РАБОЧЕЕ ЗАДАНИЕ >> Подхватите текст об историзме Л. Я. Гинзбург сразу после его последнего предложения и продолжите рассуждение.

ТЕКСТ ЗАДАНИЯ >>
* * *
Пути и вехи: русское литературоведение в двадцатом веке
Шрифт:
Итак, проблема с «историзмом» подхода Л. Я. Гинзбург состоит, на самом деле, не только в том, что он более свидетельствует об истории, а не о литературе, но, главным образом, в том, что это историзм, откровенно говоря, сильно урезанный, процензурированный, пусть даже автоцензурой. В тех случаях, когда в конце жизни Л. Я. Гинзбург получила возможность свободно высказаться по поводу тех исторических событий, свидетелем которых ей довелось стать, её суждения несут тяжелый отпечаток её прежней подневольной подцензурной позиции. Это, например, особенно чувствуется в её работах о поэтике Осипа Мандельштама.
* * *
ПРЕДОСТАВЛЕННЫЕ ЗАПИСИ >>
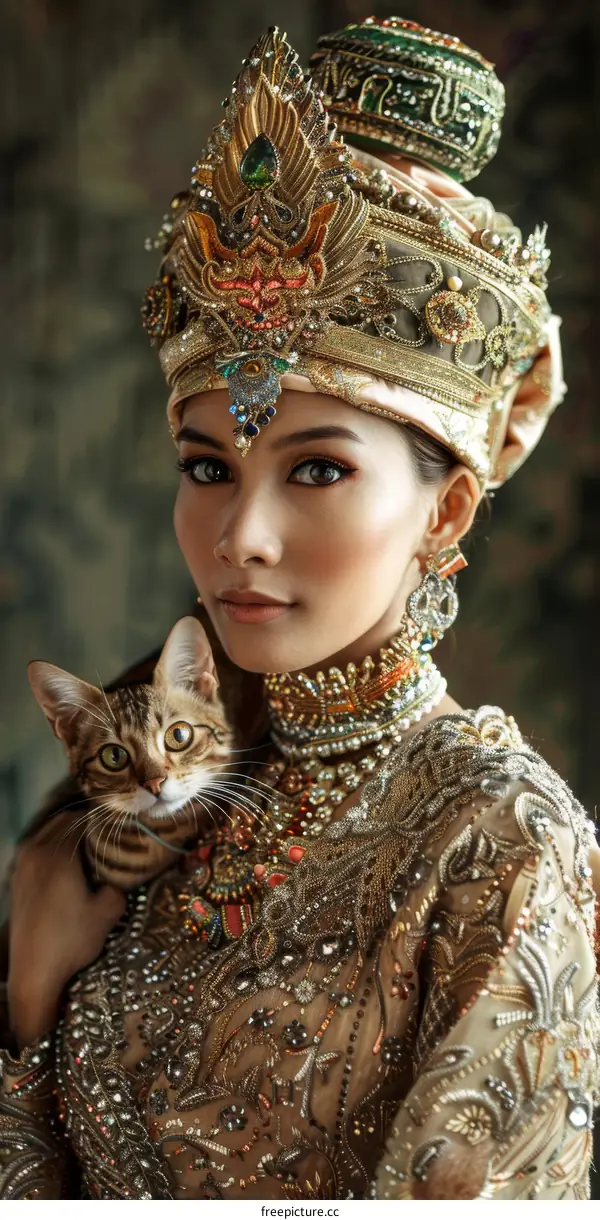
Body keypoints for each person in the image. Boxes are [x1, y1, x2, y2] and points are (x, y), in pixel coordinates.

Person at [1, 18, 599, 1201]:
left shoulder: (500, 836)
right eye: (207, 465)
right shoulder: (149, 805)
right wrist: (27, 999)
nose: (241, 535)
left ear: (446, 509)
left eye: (317, 468)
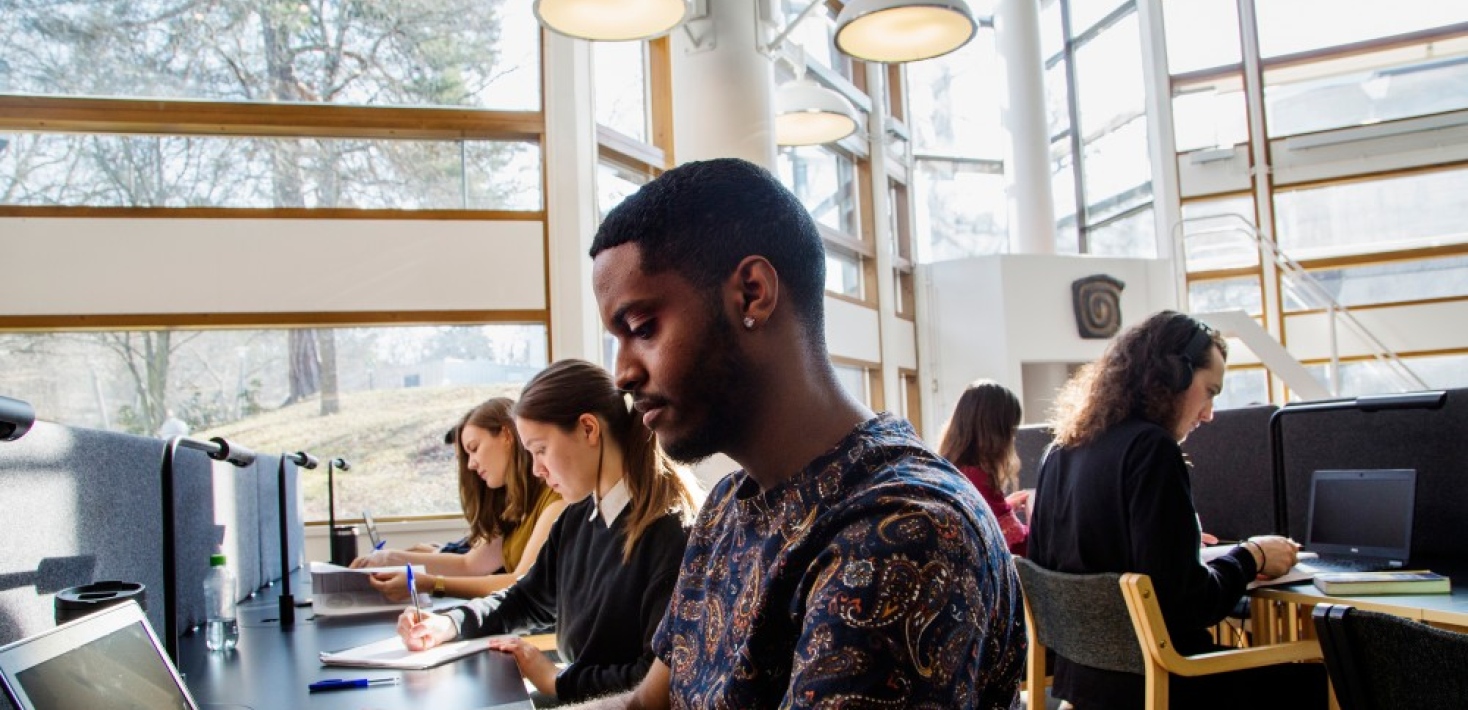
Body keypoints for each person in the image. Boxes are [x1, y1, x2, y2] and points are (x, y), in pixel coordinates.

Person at [575, 157, 1024, 709]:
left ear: (752, 293)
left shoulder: (900, 533)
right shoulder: (728, 507)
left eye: (641, 328)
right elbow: (648, 704)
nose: (621, 373)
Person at [1027, 310, 1326, 709]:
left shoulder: (1059, 453)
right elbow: (1187, 605)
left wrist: (1178, 544)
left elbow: (1057, 566)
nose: (1209, 413)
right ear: (1175, 376)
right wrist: (1252, 556)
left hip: (1087, 687)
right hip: (1168, 681)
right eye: (1210, 391)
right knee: (1317, 670)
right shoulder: (1151, 449)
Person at [396, 359, 702, 704]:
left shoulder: (671, 534)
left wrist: (557, 680)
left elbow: (656, 679)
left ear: (589, 429)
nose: (537, 470)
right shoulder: (578, 517)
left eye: (541, 451)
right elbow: (525, 599)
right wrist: (449, 624)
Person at [352, 398, 567, 602]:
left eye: (474, 449)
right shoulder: (515, 504)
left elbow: (520, 583)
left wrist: (431, 584)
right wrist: (388, 559)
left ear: (506, 435)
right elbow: (469, 564)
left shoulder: (556, 499)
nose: (471, 465)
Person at [939, 379, 1031, 556]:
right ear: (997, 433)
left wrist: (1006, 508)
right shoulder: (979, 478)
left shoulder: (950, 468)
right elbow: (1021, 545)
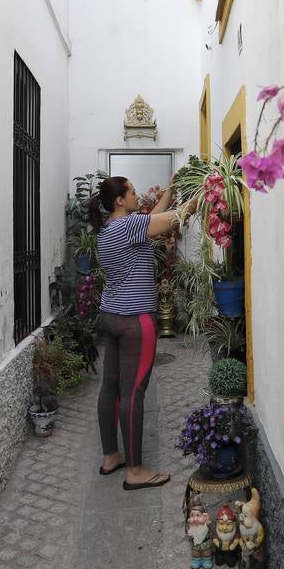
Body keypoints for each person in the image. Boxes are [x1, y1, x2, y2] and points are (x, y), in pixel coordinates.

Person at [88, 175, 197, 490]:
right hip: (137, 320)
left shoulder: (109, 229)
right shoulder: (128, 227)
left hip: (111, 315)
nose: (137, 195)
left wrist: (172, 189)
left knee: (111, 388)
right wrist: (203, 192)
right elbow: (175, 217)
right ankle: (135, 470)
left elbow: (151, 219)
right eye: (133, 192)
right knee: (133, 392)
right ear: (120, 200)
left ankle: (111, 456)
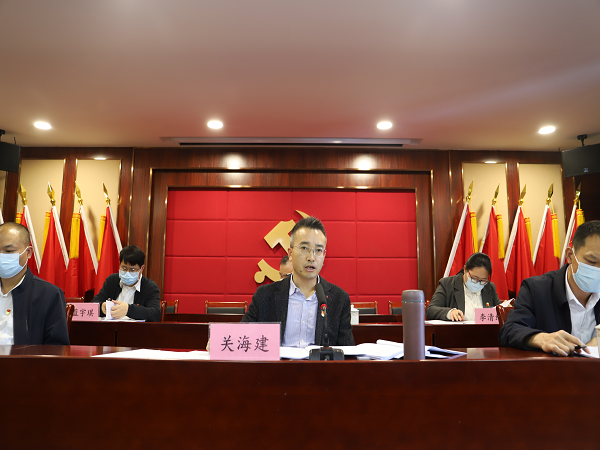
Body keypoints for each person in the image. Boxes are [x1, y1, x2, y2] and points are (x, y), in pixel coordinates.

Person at [241, 216, 354, 347]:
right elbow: (241, 338)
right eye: (304, 248)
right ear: (290, 254)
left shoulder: (339, 299)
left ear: (324, 255)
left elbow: (347, 351)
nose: (311, 257)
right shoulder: (265, 296)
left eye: (318, 250)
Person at [499, 220, 600, 356]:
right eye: (592, 261)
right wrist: (541, 338)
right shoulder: (536, 289)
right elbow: (509, 331)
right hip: (550, 368)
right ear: (570, 256)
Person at [0, 222, 69, 345]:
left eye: (9, 251)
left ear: (28, 252)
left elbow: (57, 348)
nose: (1, 256)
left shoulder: (49, 294)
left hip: (25, 358)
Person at [93, 245, 160, 322]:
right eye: (124, 268)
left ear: (141, 269)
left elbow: (155, 314)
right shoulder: (112, 281)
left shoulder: (150, 287)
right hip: (109, 327)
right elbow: (93, 305)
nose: (127, 273)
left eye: (132, 270)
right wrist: (101, 307)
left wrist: (128, 310)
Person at [427, 252, 500, 321]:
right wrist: (450, 312)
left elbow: (499, 312)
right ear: (465, 270)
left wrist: (504, 308)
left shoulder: (489, 287)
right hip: (457, 330)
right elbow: (431, 310)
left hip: (484, 330)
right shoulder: (448, 284)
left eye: (483, 280)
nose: (478, 283)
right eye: (474, 278)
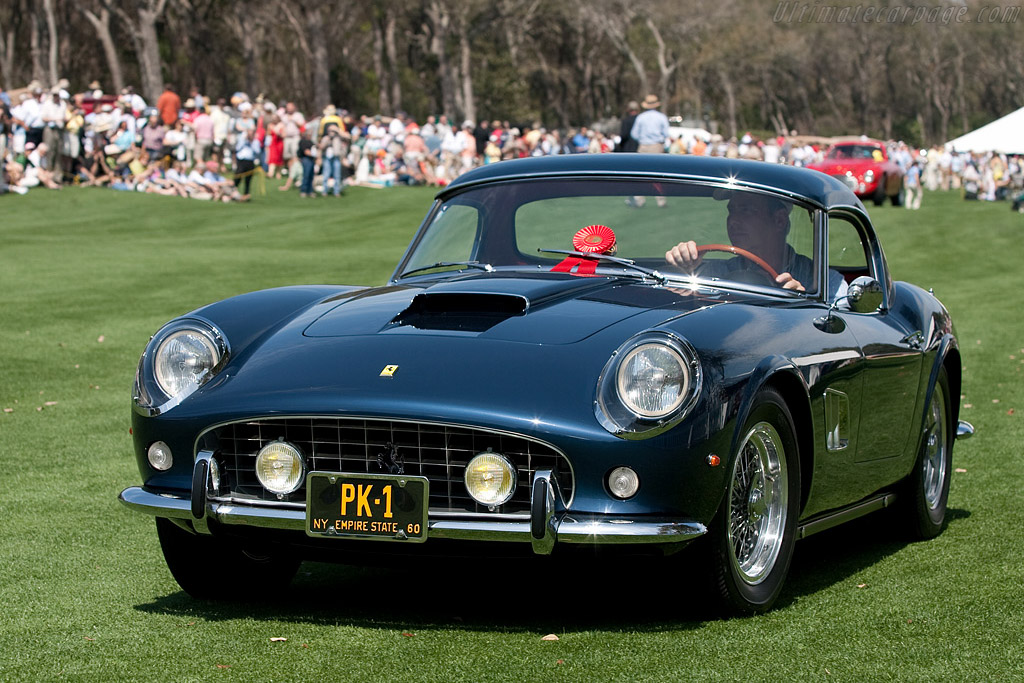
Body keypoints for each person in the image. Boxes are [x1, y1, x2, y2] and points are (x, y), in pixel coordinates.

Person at [665, 191, 847, 300]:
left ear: (779, 220)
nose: (733, 221)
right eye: (731, 211)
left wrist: (804, 308)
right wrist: (680, 271)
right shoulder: (714, 274)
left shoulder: (825, 283)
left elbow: (844, 337)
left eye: (746, 210)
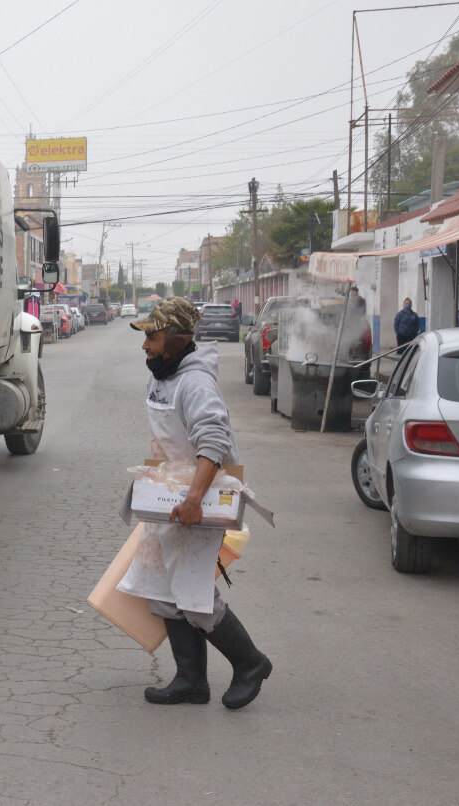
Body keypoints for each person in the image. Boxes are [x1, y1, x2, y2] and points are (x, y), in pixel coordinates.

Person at [118, 296, 272, 710]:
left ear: (179, 338)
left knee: (193, 596)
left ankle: (251, 663)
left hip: (199, 498)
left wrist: (192, 498)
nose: (145, 345)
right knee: (163, 594)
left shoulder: (195, 382)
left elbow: (214, 442)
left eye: (153, 335)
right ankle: (191, 680)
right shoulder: (164, 374)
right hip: (174, 494)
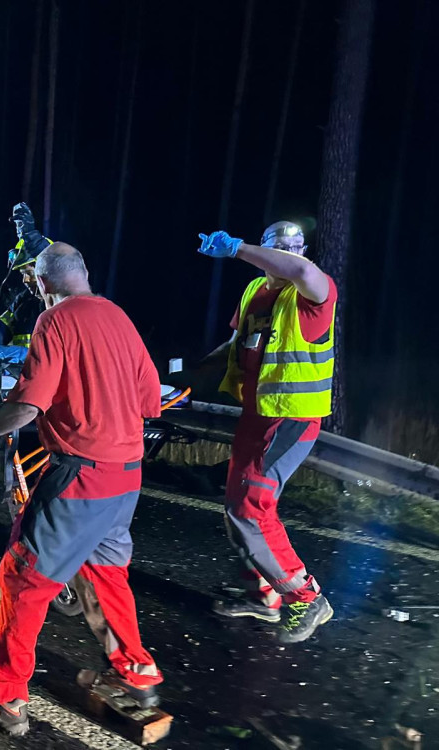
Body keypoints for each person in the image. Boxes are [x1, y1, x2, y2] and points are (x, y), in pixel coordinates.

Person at [0, 243, 163, 737]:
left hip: (81, 476)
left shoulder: (55, 323)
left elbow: (29, 404)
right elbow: (150, 399)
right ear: (85, 274)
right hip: (126, 475)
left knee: (23, 579)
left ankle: (1, 697)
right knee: (106, 574)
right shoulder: (118, 316)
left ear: (42, 285)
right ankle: (136, 675)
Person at [198, 221, 336, 644]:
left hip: (291, 418)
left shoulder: (313, 291)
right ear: (267, 249)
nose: (295, 253)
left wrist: (237, 247)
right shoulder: (255, 290)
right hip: (257, 415)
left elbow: (301, 272)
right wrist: (182, 375)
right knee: (236, 508)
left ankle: (306, 597)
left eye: (300, 246)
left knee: (251, 509)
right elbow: (238, 344)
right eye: (284, 246)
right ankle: (263, 596)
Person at [0, 203, 49, 348]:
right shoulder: (23, 302)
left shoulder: (64, 306)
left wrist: (34, 240)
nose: (25, 280)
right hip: (21, 371)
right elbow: (0, 329)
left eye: (29, 274)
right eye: (23, 274)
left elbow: (57, 264)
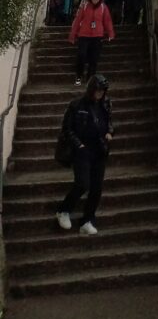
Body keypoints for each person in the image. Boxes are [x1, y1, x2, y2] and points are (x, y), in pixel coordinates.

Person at [56, 73, 114, 235]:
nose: (100, 94)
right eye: (98, 90)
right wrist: (79, 145)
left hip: (99, 149)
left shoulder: (105, 104)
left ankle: (88, 220)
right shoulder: (77, 105)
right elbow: (67, 129)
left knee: (96, 188)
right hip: (82, 150)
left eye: (102, 91)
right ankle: (63, 210)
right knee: (82, 183)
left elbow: (109, 122)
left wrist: (110, 132)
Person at [68, 0, 114, 86]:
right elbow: (78, 20)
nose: (95, 0)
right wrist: (73, 34)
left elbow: (107, 21)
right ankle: (79, 76)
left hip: (97, 36)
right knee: (81, 55)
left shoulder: (103, 7)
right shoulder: (85, 6)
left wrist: (110, 33)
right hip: (84, 35)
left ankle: (90, 78)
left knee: (94, 59)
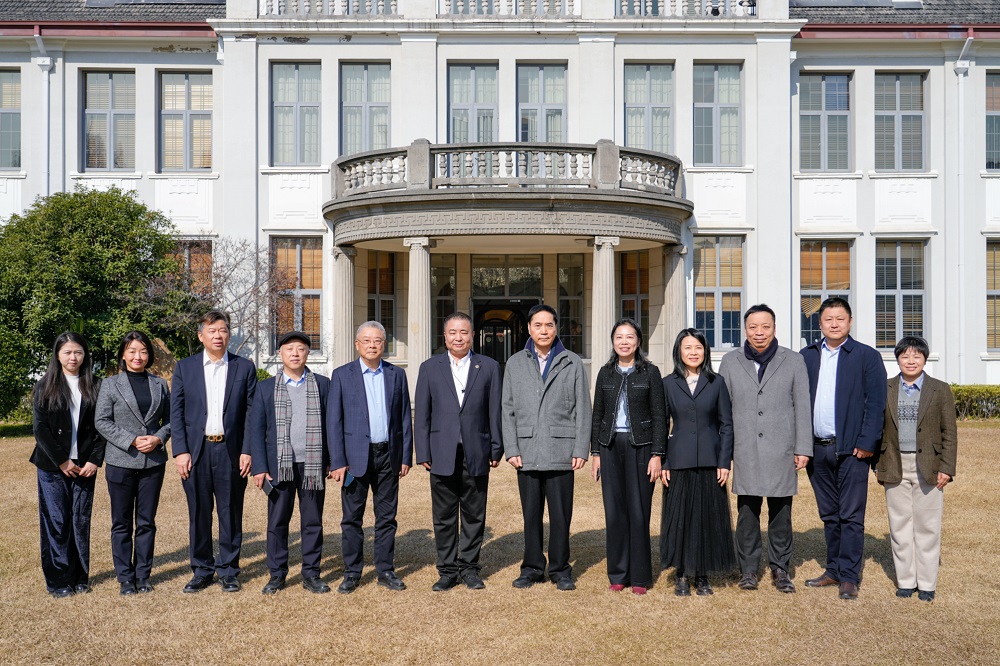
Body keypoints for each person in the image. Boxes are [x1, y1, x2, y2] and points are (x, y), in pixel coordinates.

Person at [718, 304, 812, 593]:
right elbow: (723, 411)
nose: (759, 332)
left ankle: (780, 568)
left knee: (781, 513)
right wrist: (724, 453)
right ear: (745, 330)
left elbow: (802, 406)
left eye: (765, 326)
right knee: (747, 513)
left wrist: (803, 447)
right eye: (753, 327)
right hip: (745, 449)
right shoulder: (731, 362)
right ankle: (748, 569)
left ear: (774, 328)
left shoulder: (793, 361)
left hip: (781, 449)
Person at [800, 297, 886, 600]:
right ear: (819, 323)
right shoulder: (807, 356)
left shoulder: (866, 356)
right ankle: (833, 569)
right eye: (828, 319)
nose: (834, 324)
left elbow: (876, 403)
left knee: (850, 515)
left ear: (850, 322)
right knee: (829, 514)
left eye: (840, 319)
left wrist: (866, 443)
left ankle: (849, 576)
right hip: (817, 449)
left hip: (852, 450)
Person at [502, 304, 592, 591]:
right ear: (529, 328)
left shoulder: (572, 362)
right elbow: (507, 409)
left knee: (561, 516)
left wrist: (580, 449)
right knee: (531, 515)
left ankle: (560, 569)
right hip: (526, 451)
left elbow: (583, 408)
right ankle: (531, 568)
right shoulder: (515, 363)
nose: (544, 330)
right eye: (538, 325)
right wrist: (511, 447)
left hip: (561, 450)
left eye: (549, 325)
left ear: (557, 328)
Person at [414, 312, 503, 591]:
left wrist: (496, 448)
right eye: (453, 332)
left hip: (477, 450)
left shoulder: (488, 367)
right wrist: (423, 452)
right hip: (441, 451)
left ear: (473, 335)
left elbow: (495, 411)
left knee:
* * *
ОТВЕТ >>
Теперь я хотел бы сопоставить указанные две литературоведческие позиции, позицию метаисторическую М. М. Бахтина и позицию «микроисторическую» Л. Я. Гинзбург, ещё в одном аспекте. Оба учёных уделили много внимания проблеме внутреннего мира литературного героя, так что могло бы показаться, что их объединяет психологический подход к литературному произведению. У Бахтина проблема внутреннего мира подробно трактуется там, где он говорит об отличительных чертах жанра мениппеи и её героя. Л. Я. Гинзбург написала очень интересное и важное исследование «О психологической прозе» 1971 года. Однако их принципиальный подход к этому вопросу показывает абсолютное несовпадение исходных позиций. Для Бахтина объектом рассмотрения и анализа всегда является суверенное сознание, а для Гинзбург — это общественная идеологическая позиция, вырабатываемая в ходе общественной «дискуссии» разных точек зрения, точно так же, как позиция писателя (например, Чуковского, см. выше) есть сложная результирующая разных идеологических воздействий.
Суверенное сознание, которое рассматривает Бахтин, может вбирать в себя другие точки зрения, но всегда как нечто, подлежащее ассимиляции, а не властно требующее подчинения. Это суверенное сознание есть то самое единое и единственное сознание, которое корреспондирует самодовлеющему миру эстетической деятельности, о котором шла речь выше. Все возможные «авторские» голоса, голоса «персонажей», «точки зрения» и другие компоненты полифонического потока, образуемого произведением или любым сочетанием, союзом произведений, всегда суть возможное, действительное или виртуальное, содержание этого суверенного сознания.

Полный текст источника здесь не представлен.